According to Spector, people with the most diverse profile of gut bacteria are the healthiest. The best way to promote this diversity is through a diverse fiber-rich diet that includes:

  • At least 20 different food types per week
  • A daily serving of 5 vegetables and 2 fruits
  • Daily servings of probiotic foods (fermented foods, such as yogurt, sauerkraut and miso, raw milk and unpasteurized cheeses) that contain beneficial bacteria.*
  • Daily servings of prebiotic foods rich in polyphenols that gut bacteria love**
  • A strict limitation on red meat,*** sugar, refined carbohydrates, transfats (hydrogenated fats found in vegetable oils, margarine and Crisco) and processed foods

Research also indicates that lifestyle factors such as exercise (athletes have the most diverse microbiomes) also promote bacterial diversity (and good health). As does episodic fasting.****


*These mainly provide different strains of lactobacillus and bifidobacteria that crowd out harmful inflammatory gut bacteria.

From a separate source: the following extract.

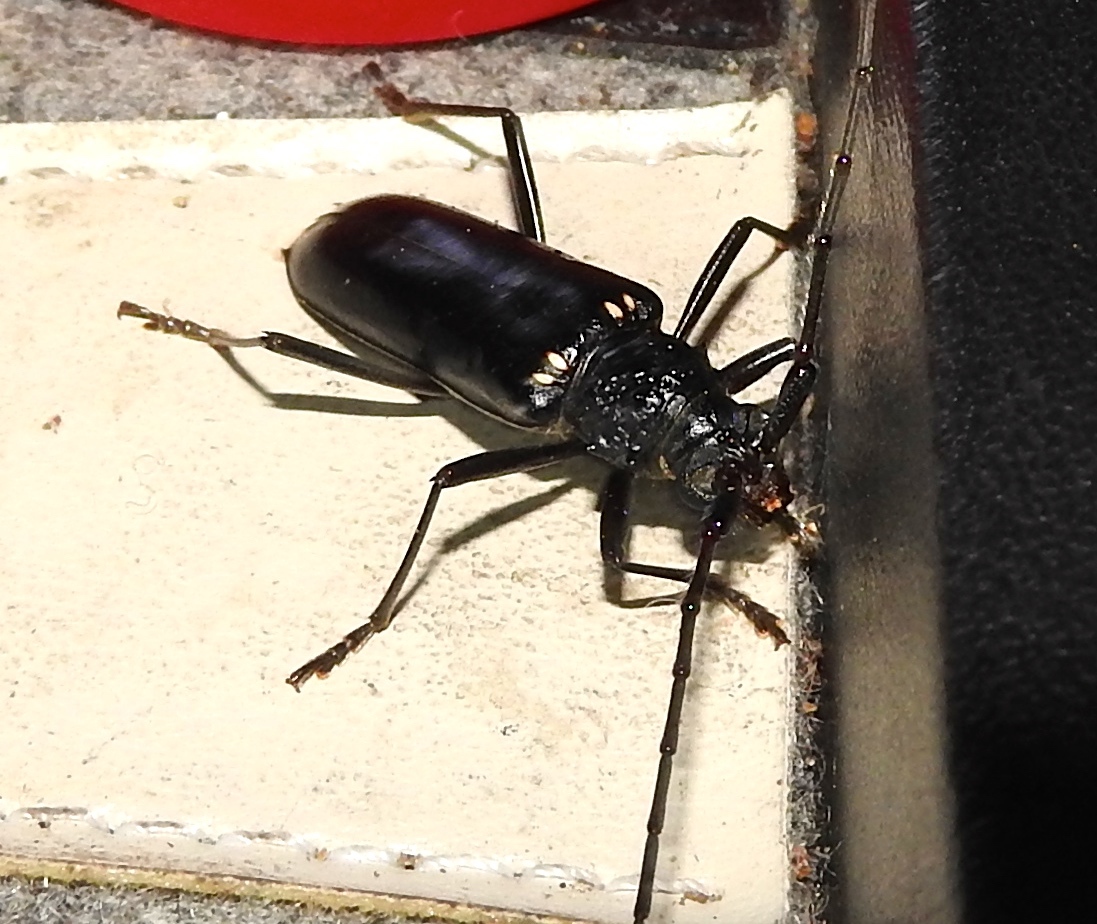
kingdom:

**Foods rich in polyphenols include dark chocolate, coffee, green tea, turmeric, red wine, onions, garlic, (uncooked) extra-virgin olive oil, roasted nuts, Jerusalem artichokes, chicory root, leeks, asparagus, broccoli, bananas, wheat bran and fermented fruits and vegetables.

***Citing numerous studies, Spector totally debunks the claim that red meat is harmful due to its fat content. He maintains the risk associated with red meat is the conversion (by gut microbes) of L-carnitine to trimethylamine oxide, which causes plaque build-up in arteries (in Europeans – this effect appears to be absent in other ethnic groups). He recommends that Europeans limit their intake of red meat to ½ serving or less per day. Those who eat more than this have a 10% increase in mortality. Those who eat one daily serving or more of processed meat (sausages, ham, salami, etc) have a 40% increase in mortality.

****When people fast, a gut organism caused Akkermansia cleans up gut inflammation by feeding off the intestinal lining. Research reveals specific benefit from the 5/2 diet in which people fast two days a week and eat normally the other five.